Task prompt: Can you return the records below exactly as they stand, but only from the first line through the one with "(494, 461) = (393, 403): grey"?

(Beginning of Recorded data)

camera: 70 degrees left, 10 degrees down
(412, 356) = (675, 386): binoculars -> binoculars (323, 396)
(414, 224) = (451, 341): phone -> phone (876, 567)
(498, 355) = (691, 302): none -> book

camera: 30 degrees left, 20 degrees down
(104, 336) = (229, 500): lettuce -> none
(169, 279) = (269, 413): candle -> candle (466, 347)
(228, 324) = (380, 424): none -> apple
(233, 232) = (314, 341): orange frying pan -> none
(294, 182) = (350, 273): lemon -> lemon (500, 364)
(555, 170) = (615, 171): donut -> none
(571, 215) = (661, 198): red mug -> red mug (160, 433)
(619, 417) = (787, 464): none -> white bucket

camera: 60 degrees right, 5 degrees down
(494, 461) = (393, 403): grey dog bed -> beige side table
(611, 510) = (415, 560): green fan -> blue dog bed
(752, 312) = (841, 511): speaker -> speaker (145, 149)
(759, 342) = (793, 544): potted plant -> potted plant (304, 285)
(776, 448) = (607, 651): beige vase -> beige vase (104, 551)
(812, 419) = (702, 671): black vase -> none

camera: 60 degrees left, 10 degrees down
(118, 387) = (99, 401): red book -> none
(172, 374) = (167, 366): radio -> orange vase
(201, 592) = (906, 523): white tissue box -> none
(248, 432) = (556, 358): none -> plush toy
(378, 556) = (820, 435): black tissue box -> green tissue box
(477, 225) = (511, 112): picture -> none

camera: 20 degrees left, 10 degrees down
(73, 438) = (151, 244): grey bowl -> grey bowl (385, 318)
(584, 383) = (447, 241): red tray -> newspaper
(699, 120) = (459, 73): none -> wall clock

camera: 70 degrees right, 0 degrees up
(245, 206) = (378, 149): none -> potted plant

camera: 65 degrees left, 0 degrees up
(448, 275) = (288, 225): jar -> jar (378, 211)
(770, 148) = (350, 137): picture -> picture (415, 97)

(End of Recorded data)

Written solution:
camera: 70 degrees left, 10 degrees down
(412, 356) = (675, 386): binoculars -> binoculars (323, 396)
(414, 224) = (451, 341): phone -> phone (876, 567)
(498, 355) = (691, 302): none -> book

camera: 30 degrees left, 20 degrees down
(104, 336) = (229, 500): lettuce -> none
(169, 279) = (269, 413): candle -> candle (466, 347)
(228, 324) = (380, 424): none -> apple
(233, 232) = (314, 341): orange frying pan -> none
(294, 182) = (350, 273): lemon -> lemon (500, 364)
(555, 170) = (615, 171): donut -> none
(571, 215) = (661, 198): red mug -> red mug (160, 433)
(619, 417) = (787, 464): none -> white bucket

camera: 60 degrees right, 5 degrees down
(494, 461) = (393, 403): grey dog bed -> beige side table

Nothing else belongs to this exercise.